8. Il motivo è infondato nonché inammissibile.
In primo luogo, con riferimento alla dedotta riduzione del personale del ramo d'azienda acquisito dalla società fallita, va osservato che il ricorrente ha apoditticamente e genericamente allegato di avere evidenziato la decisività di tale fatto nella comparsa conclusionale in appello, senza, tuttavia, neppure dedurre che tale elemento fosse stato specificamente indicato nell'atto di appello ex art. 342 c.p.c. In ogni caso, il ricorrente non ha neppure provveduto ad una compiuta illustrazione delle ragioni per le quali la dedotta riduzione avrebbe consentito di invertire il grave trend negativo del ramo aziendale acquisito, di talchè non vi è non solo la certezza, ma neppure la probabilità che l'esame di tale elemento avrebbe condotto la Corte d'Appello ad un esito diverso della lite (vedi, sul punto, Cass. n. 16812 del 26.6.2018).
In ordine ai finanziamenti dei soci, tale elemento - a differenza di quanto dedotto dal ricorrente - è stato, invece, valutato dalla Corte d'Appello, la quale ha evidenziato che gli apporti di liquidità, unitamente al mascheramento delle perdite ottenuto con accorgimenti di bilancio, avevano avuto (solo) l'effetto di far emergere in ritardo una situazione che era maturata fin dai primi anni della società, atteso che con le operazioni dell'ottobre 2003 erano già state poste le premesse per il dissesto.
9. Con il terzo motivo il ricorrente G. ha dedotto la violazione dell'art. 92 comma 2° c.p.c., per avere la Corte d'Appello escluso la presenza, nel caso di specie, della reciproca soccombenza, così negando ogni possibilità di applicabilità dell'istituto della compensazione delle spese.
Deduce il ricorrente che la sentenza di primo grado ha rigettato tre domande della curatela - sopra descritte al punto 1 - accogliendo solo la quarta, con la conseguenza che avrebbe dovuto regolare le spese secondo il parametro dell'art. 92 comma 2° c.p.c..
10. Il motivo è inammissibile.
Va osservato che è principio consolidato di questa Corte di legittimità che il sindacato della Corte di cassazione è limitato ad accertare che non risulti violato il principio secondo il quale le spese non possono essere poste a carico della parte vittoriosa, con la conseguenza che esula da tale sindacato, e rientra nel potere discrezionale del giudice di merito, sia la valutazione dell'opportunità di compensare in tutto o in parte le spese di lite, tanto nell'ipotesi di soccombenza reciproca, quanto nell'ipotesi di concorso con altri giusti motivi, sia provvedere alla loro quantificazione, senza eccedere i limiti minimi, ove previsti, e massimi fissati dalle tabelle vigenti (vedi Cass. n. 19613 del 4.8.2017).

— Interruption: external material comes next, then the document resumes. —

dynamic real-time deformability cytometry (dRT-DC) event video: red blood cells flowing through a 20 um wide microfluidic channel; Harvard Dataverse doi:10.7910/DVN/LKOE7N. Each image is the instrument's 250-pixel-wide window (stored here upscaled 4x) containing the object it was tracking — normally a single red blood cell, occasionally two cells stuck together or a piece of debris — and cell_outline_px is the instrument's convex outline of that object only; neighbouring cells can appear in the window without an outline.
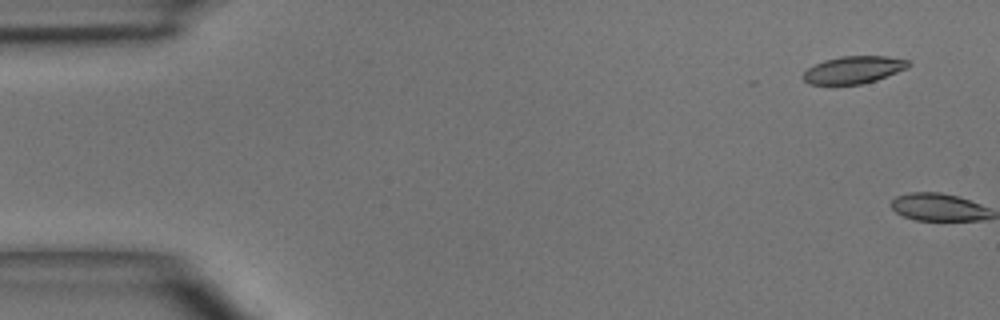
{"species": "common noctule bat (a hibernating species)", "species_latin": "Nyctalus noctula", "temperature_condition": "room temperature", "stored_images_in_passage": 4, "camera_frame_rate_fps": 3000, "um_per_image_px": 0.085, "animal": {"sex": "male", "body_mass_g": 15.6}, "frame": {"image": 1, "passage_image": 1, "time_ms": 0.0, "image_size_px": [1000, 320], "cell_outline_px": [[912, 64], [908, 68], [876, 80], [860, 84], [832, 88], [808, 84], [800, 76], [808, 68], [824, 60], [840, 56], [884, 56], [908, 60]], "centroid_in_image_um": [72.47, 5.99], "position_along_channel_um": 12.5, "area_um2": 17.51}}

Nel caso di specie, caratterizzato dall'accoglimento parziale della domanda attorea, questa Corte non può dunque sindacare la decisione del giudice di merito di condannare la parte incontestabilmente soccombente (sia pure in modo parziale rispetto alla domanda originaria) al pagamento delle spese di lite.
Le spese di lite seguono la soccombenza e si liquidano come in dispositivo.

P.Q.M.
Rigetta il ricorso.
Condanna ciascun ricorrente al pagamento, in favore della curatela controricorrente, delle spese processuali, che liquida in € 25.200, di cui € 200,00 per esborsi, oltre spese forfettarie nella misura del 15% ed accessori di legge.
Ai sensi dell'art. 13 comma 1 quater del DPR 115 del 2002, dà atto della sussistenza dei presupposti per il versamento da parte di ciascun ricorrente dell'ulteriore importo a titolo di contributo unificato pari a quello dovuto per il ricorso principale, a norma del comma 1° bis dello stesso articolo 13.